NFL Asks CFTC to Restrict Certain Prediction Market Contracts
Last Updated: May 18, 2026 2:00 PM EDT • 2 minute read X Social Google News Link
The NFL has sent a formal letter to the Commodity Futures Trading Commission (CFTC), urging the agency to prohibit specific categories of sports-related prediction market contracts. The league is raising alarms about integrity and the potential for manipulation on rapidly growing platforms with little regulatory oversight.
The league's senior vice president for government affairs and public policy, Brendon Plack, submitted the letter to CFTC Chairman Michael Selig as the commission works through an active rulemaking process governing prediction market apps. The NFL focused specifically on contracts it believes a single actor could too easily influence.

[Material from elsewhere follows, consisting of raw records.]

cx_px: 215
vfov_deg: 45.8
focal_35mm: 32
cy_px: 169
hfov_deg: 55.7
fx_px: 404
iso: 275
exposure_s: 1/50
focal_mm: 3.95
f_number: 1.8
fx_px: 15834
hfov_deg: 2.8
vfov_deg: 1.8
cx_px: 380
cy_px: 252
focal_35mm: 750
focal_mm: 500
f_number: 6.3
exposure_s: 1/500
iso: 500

The league is also pushing for the removal of contracts tied to information known before a game begins and to any contract tied to player injuries.
Beyond specific contract restrictions, the NFL called for raising the minimum age to participate in sports-related prediction market contracts from 18 to 21, consistent with the standards of most of the best sports betting sites.

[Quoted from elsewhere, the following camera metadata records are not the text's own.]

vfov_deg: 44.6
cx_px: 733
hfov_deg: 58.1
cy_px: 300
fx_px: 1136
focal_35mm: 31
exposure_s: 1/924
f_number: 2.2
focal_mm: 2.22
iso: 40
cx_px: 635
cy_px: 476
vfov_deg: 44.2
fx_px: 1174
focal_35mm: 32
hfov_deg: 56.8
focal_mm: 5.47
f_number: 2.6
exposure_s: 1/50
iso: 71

The league also recommended that platforms establish formal data-sharing arrangements with state gaming regulators and create a distinct certification pathway for player performance contracts rather than allowing platforms to continue self-certifying them. Margin trading on sports contracts was flagged for elimination as well.
The NFL has not partnered with any prediction market platform and remains one of the few major professional leagues to hold that position, alongside the NBA and NCAA.
MLB takes the opposite approach
While the NFL pushes for tighter restrictions, MLB has moved firmly in the other direction. In March, MLB finalized a multi-year exclusive partnership with Polymarket, making the platform the only prediction market operator permitted to use official team logos and marks.
The deal was valued at somewhere between $150 million and $300 million, with the financial structure still subject to some uncertainty depending on extension options.
The agreement positions Polymarket as MLB's exclusive prediction market partner, giving it direct access to league data through Sportradar, MLB's global data distribution and integrity partner. Sportradar confirmed it sees a meaningful revenue opportunity in the prediction markets space and noted that its data can still be supplied to other platforms outside the exclusive arrangement.
MLB Commissioner Rob Manfred had signaled the league's openness to a formal partnership, arguing that structured agreements were the most effective way to maintain integrity standards. The move follows similar deals Polymarket struck with the NHL, MLS, and UFC.
NHL Commissioner Gary Bettman has noted that formal partnerships allow leagues to flag and remove contracts they find inappropriate, a level of oversight that independent platform operations would not otherwise provide.
The NFL's posture and MLB's full embrace of the industry illustrate just how divided professional sports remain on prediction markets. The CFTC's rulemaking process will likely shape how much runway leagues and platforms have going forward.